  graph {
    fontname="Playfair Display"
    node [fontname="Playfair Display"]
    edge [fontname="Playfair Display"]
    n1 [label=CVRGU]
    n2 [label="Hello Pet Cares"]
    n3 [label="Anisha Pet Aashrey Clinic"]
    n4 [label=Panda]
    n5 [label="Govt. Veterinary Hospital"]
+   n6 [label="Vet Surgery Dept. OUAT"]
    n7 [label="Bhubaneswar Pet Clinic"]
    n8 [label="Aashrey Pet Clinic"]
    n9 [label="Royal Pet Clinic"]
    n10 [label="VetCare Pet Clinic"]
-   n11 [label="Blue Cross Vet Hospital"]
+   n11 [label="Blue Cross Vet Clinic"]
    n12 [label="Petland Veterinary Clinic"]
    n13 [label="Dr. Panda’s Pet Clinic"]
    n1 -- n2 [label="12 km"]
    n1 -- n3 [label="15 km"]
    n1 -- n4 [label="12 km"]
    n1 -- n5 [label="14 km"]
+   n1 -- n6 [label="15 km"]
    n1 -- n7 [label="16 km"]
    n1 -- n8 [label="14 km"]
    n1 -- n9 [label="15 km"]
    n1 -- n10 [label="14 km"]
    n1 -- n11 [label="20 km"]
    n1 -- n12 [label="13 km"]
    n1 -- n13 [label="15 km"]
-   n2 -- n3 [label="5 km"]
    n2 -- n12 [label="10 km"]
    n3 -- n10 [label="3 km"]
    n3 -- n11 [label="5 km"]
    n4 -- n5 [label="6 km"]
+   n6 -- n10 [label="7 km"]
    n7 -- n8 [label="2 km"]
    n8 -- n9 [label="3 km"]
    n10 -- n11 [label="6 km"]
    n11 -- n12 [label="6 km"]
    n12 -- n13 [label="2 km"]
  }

--

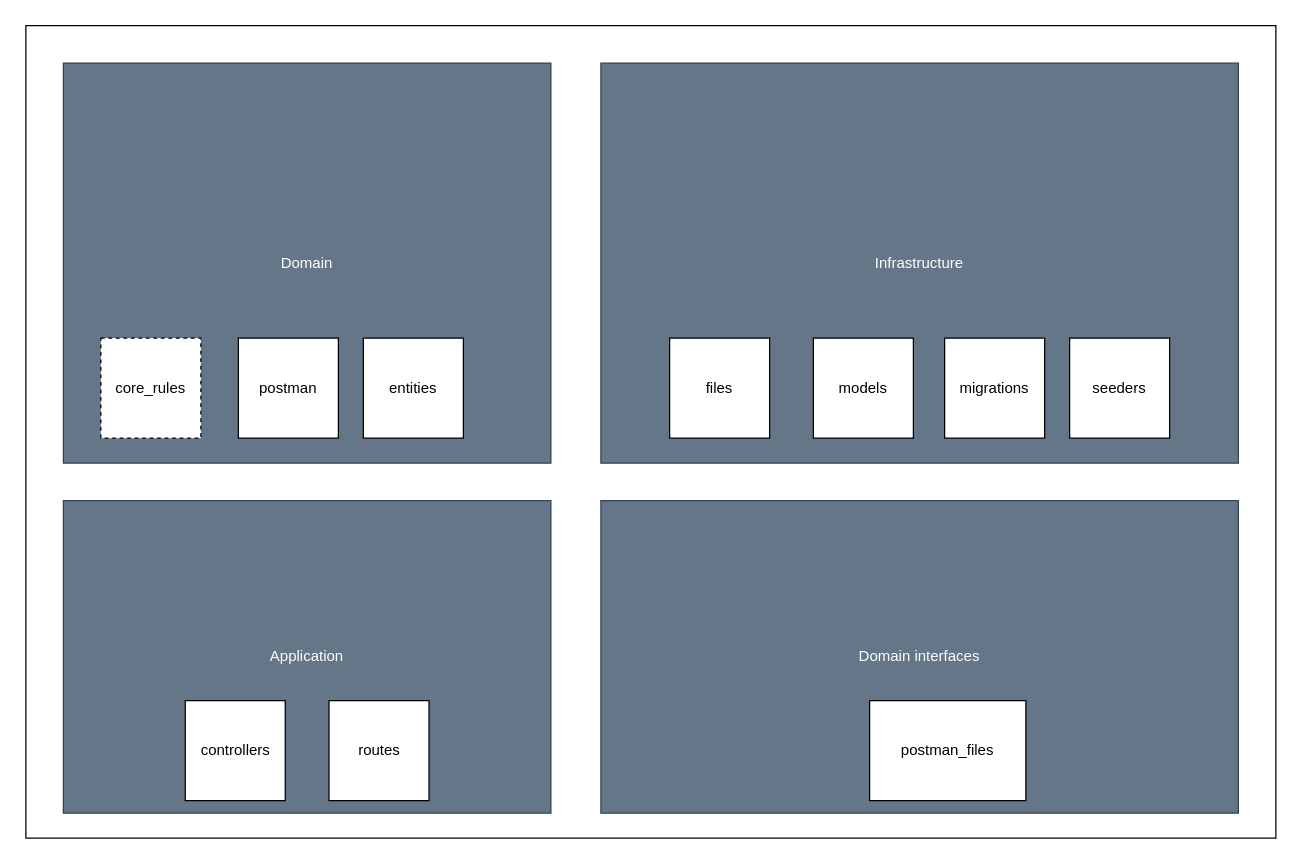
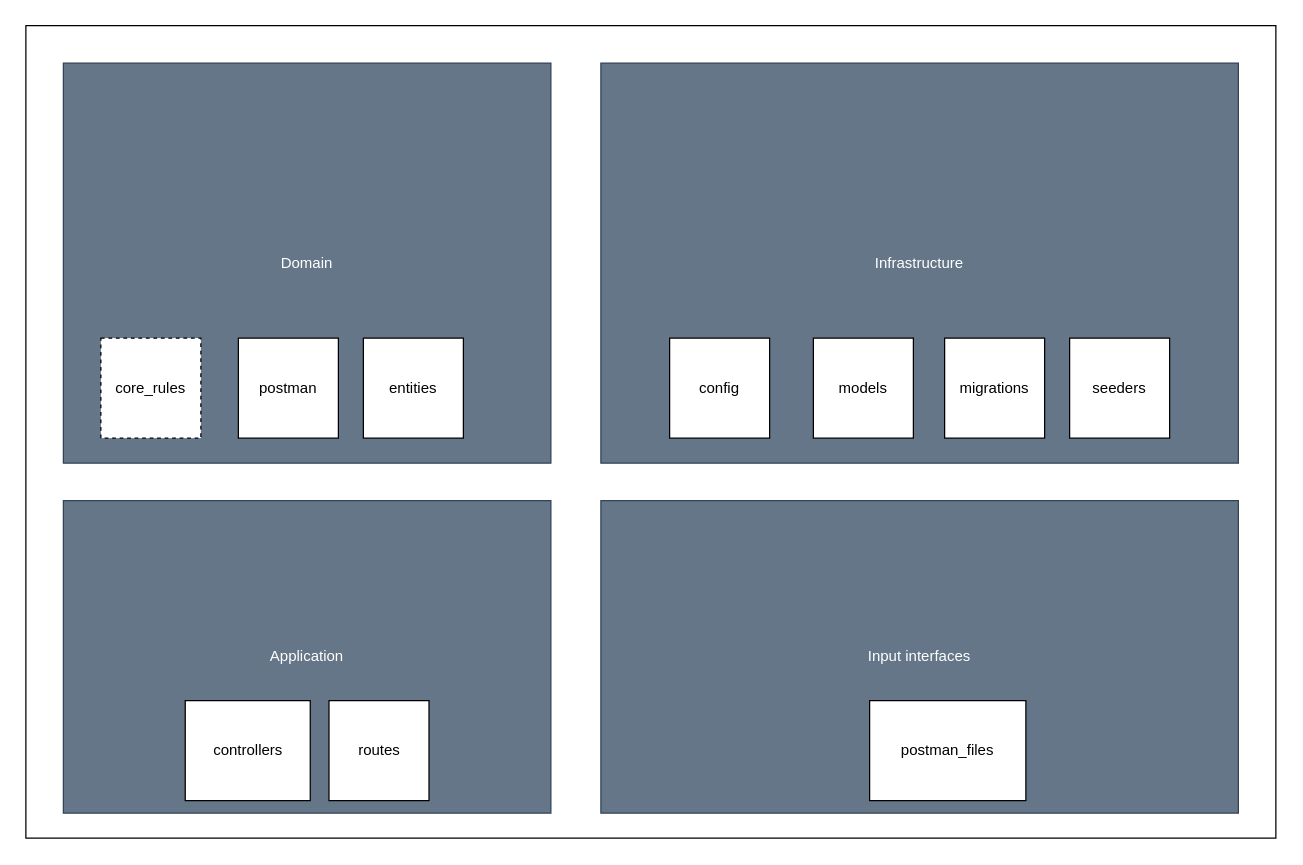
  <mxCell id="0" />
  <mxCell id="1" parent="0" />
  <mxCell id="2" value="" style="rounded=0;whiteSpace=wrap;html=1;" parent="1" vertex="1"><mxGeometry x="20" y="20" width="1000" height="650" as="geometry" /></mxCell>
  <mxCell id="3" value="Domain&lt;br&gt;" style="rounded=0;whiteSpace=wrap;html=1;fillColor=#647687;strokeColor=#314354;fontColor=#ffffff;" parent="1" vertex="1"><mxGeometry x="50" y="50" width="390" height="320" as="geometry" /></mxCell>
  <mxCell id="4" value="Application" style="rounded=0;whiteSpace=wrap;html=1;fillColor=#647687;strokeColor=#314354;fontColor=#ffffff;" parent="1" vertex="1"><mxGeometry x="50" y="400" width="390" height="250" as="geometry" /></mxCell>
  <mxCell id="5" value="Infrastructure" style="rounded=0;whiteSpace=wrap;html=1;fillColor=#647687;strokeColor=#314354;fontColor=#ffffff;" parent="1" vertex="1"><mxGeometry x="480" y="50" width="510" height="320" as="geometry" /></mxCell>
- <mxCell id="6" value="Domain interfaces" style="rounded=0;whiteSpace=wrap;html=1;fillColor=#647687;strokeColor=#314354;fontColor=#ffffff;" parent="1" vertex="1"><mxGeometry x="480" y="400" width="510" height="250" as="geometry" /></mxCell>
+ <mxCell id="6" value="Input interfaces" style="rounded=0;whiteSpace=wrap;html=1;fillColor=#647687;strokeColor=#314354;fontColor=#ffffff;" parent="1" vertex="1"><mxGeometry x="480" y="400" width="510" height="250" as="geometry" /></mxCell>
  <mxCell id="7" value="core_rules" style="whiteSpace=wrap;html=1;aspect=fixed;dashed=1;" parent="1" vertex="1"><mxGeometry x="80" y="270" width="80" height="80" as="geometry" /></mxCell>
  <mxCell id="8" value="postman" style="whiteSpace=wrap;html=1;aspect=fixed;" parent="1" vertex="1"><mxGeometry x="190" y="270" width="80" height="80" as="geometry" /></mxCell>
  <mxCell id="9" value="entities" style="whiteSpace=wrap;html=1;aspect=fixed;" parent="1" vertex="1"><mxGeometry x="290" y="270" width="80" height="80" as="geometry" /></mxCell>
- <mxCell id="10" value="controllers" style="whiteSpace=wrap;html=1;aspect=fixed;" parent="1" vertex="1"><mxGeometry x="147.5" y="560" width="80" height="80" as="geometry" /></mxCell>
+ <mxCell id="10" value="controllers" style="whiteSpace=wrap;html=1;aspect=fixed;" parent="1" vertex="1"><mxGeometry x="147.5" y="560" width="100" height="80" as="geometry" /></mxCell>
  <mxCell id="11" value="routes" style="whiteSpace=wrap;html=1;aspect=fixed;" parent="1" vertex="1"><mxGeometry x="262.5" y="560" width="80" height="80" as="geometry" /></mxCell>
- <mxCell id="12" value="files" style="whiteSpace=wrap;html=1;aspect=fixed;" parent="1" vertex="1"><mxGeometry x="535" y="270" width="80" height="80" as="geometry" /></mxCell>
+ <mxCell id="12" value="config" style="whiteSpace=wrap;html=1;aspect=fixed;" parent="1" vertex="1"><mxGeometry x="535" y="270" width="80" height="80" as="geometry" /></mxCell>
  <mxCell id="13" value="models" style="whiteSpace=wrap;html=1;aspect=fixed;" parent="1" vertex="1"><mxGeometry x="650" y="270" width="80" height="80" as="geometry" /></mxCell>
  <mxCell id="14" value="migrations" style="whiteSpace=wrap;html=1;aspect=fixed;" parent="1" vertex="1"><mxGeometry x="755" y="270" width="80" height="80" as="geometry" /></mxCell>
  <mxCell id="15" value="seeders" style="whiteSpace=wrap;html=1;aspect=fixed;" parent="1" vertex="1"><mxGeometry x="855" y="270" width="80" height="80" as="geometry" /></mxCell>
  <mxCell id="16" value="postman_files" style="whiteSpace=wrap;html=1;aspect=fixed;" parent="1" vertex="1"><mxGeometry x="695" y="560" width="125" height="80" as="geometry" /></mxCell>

WORK REQUIRED
How many lines of the entries contain the string "Cross", with case counting? Reply with the number only.

COMPLETE RESPONSE
2